Almost half of US web retailers will not trade beyond their national boarders and new research suggests that this reluctance is due at least in part to the fact that fraud on international orders is almost four times higher than on domestic sales.

The tenth annual CyberSource Corporation survey of eCommerce fraud reports that, since 2006, fraud on international orders has grown from 2.7 per cent to current levels of almost 4 per cent. However, although these figures may be bad news for US web business, there should be no problem for tech-hungry Brits to snap up an online bargain from the other side of the Atlantic. Some 52 per cent of US merchants that responded to the CyberSource poll, said they accept orders from beyond the borders of the US and Canada.

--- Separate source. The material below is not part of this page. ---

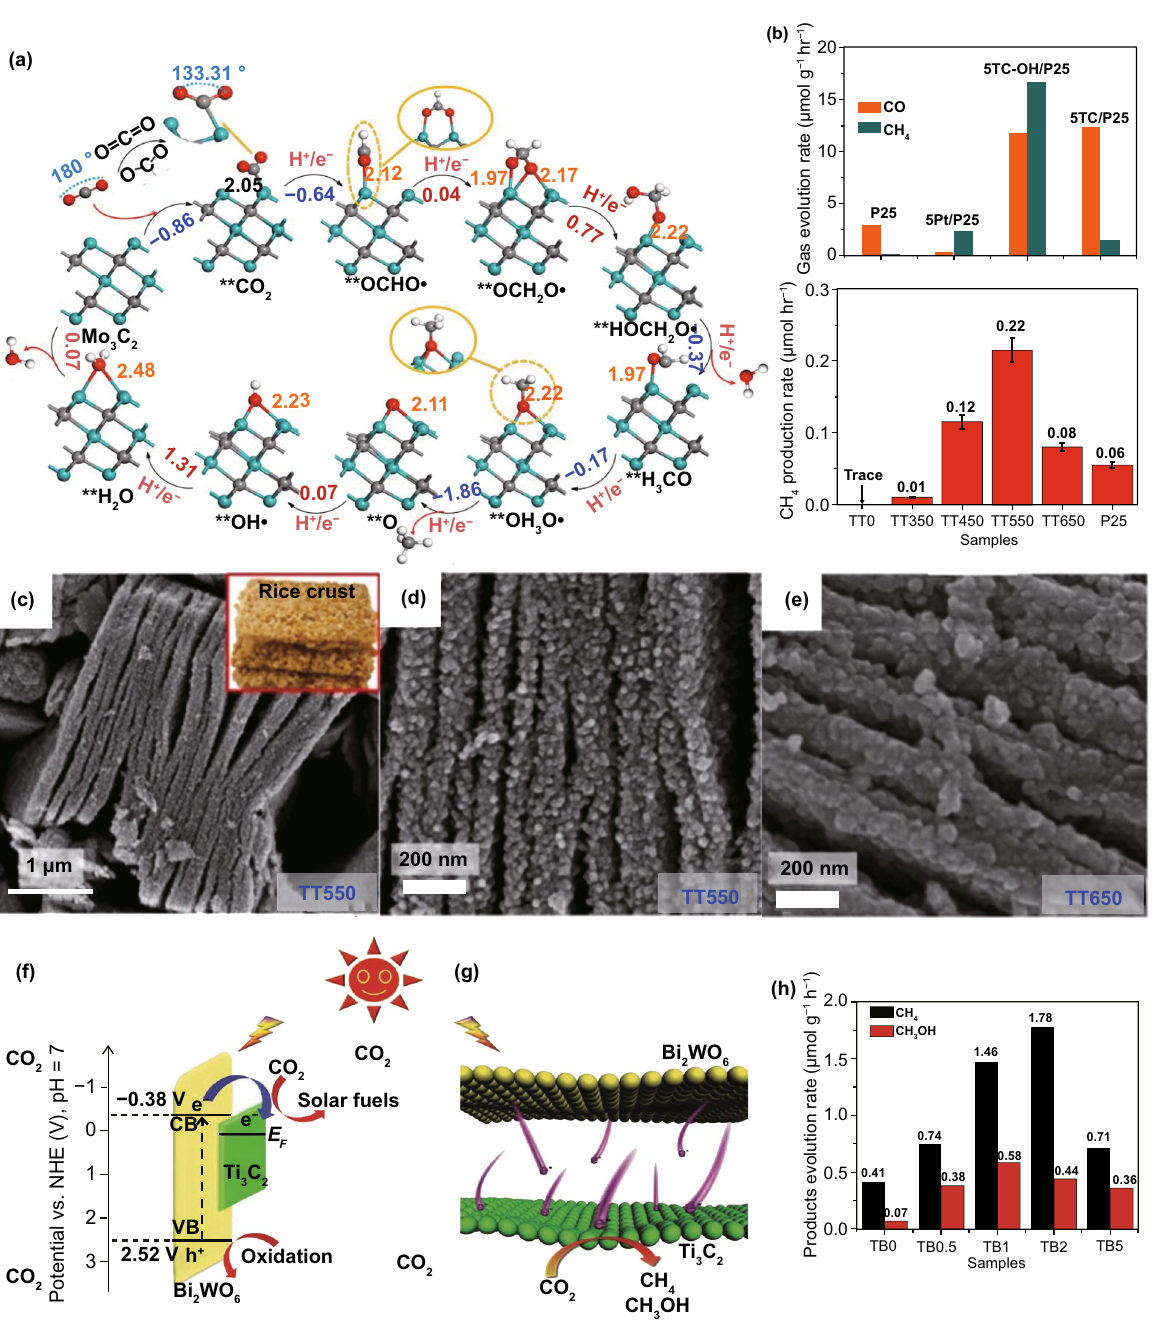
Fig. 20 a Lowest amount energy routes (PBE/DFT‑D3 calculations) pursued for CO 2 into *CH 4 and **H 2 O conversion, catalyzed by Mo 3 C 2 . Gray, lilac, red, and white spheres indicate C, Mo, O, and H atoms, correspondingly (Li et al. [248]). b Photo‑catalytic CO and CH 4 evolution rates over P25, 5Pt/P25, 5TC/P25, and 5TC‑OH/P25 (Ye et al. [249]). C–f Photo‑catalytic CO 2 RR of the TiO 2 /Ti 3 C 2 (TT‑ x ) samples and P25 for the CH 4 formation ( c ) and FE‑SEM images of TT550 ( d , e ) and TT650 ( f ) (Low et al. [250]). g , h Photo‑induced e − migration method at Ti 3 C 2 / Bi 2 WO 6 hetero‑interface ( g ) and photo‑catalytic activity of Ti 3 C 2 /Bi 2 WO 6 through diverse mass ratios of Ti 3 C 2 to Bi 2 WO 6 (0%, 0.5%, 1%, 2%, and 5%) ( h ). Adapted with permission from Ref.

And those merchants say international orders constitute an average of 17 per cent of their total orders in 2008. According to the report US merchants expect to lose a record $4bn to online fraud in 2008. The ecommerce firms expect this fraud loss rate will hold constant at 1.4 per cent of revenue - the same figure it has been for the last two years.

"For years, U.S. eCommerce merchants have fought fraudsters to what amounts to an annual standoff," said Doug Schwegman, CyberSource director of market and customer intelligence. "Losing on average about 1.4 per cent of sales to fraud has been the constant. This year, however, for the first time, merchants could not rely on double-digit market expansion to bolster online revenue growth or to cover inefficiencies. In two key areas -- lower order rejection rate and higher interest in automated tools -- merchants seem to be managing more aggressively in a challenging economy."

Order rejection rates due to suspicion of fraud, which have been consistent for several years at around 4 per cent of incoming orders, showed a significant drop in 2008, falling from last year's 4.2 per cent to 2.9 per cent. This indicates that merchants are accepting a higher percentage of the orders they receive.

Over the past five years, the survey has shown that merchants that manually review orders for fraud examine an average of one out of every three orders they receive. So there continues to be heavy human involvement in what one might expect to be an automated process.